ACTION ITEM — Copy the entries word for word, starting at the very beginning and stopping after the line that contains "Berceaumagique.com le 22/07/2026".

PROVIDED DATA —
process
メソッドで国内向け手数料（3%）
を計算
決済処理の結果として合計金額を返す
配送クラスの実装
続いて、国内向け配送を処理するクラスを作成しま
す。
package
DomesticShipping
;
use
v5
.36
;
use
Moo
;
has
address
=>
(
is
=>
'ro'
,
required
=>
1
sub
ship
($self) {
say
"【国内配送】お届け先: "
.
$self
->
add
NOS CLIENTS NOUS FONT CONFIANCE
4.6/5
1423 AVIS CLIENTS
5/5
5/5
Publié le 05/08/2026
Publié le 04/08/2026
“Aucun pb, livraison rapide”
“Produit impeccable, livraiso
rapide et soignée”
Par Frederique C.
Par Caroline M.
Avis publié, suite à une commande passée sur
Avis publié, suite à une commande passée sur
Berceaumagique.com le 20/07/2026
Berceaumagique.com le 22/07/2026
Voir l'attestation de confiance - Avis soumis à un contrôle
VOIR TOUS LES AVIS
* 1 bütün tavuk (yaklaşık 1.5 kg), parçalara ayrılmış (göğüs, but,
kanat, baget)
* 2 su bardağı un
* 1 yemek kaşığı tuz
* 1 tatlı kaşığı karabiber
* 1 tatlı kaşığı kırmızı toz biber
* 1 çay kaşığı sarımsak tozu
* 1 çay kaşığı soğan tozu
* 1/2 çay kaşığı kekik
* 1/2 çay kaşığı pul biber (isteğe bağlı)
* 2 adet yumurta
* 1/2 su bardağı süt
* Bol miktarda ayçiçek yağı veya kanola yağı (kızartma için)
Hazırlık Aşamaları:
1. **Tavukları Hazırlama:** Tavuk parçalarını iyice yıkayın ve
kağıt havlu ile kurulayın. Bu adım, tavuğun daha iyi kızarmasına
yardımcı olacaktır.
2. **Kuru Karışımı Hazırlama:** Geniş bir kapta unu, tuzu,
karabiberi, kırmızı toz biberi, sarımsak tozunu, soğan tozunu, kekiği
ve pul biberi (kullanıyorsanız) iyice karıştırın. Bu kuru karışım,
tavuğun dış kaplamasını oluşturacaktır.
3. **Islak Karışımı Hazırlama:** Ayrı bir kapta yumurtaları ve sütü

TASK ANSWER —
process
メソッドで国内向け手数料（3%）
を計算
決済処理の結果として合計金額を返す
配送クラスの実装
続いて、国内向け配送を処理するクラスを作成しま
す。
package
DomesticShipping
;
use
v5
.36
;
use
Moo
;
has
address
=>
(
is
=>
'ro'
,
required
=>
1
sub
ship
($self) {
say
"【国内配送】お届け先: "
.
$self
->
add
NOS CLIENTS NOUS FONT CONFIANCE
4.6/5
1423 AVIS CLIENTS
5/5
5/5
Publié le 05/08/2026
Publié le 04/08/2026
“Aucun pb, livraison rapide”
“Produit impeccable, livraiso
rapide et soignée”
Par Frederique C.
Par Caroline M.
Avis publié, suite à une commande passée sur
Avis publié, suite à une commande passée sur
Berceaumagique.com le 20/07/2026
Berceaumagique.com le 22/07/2026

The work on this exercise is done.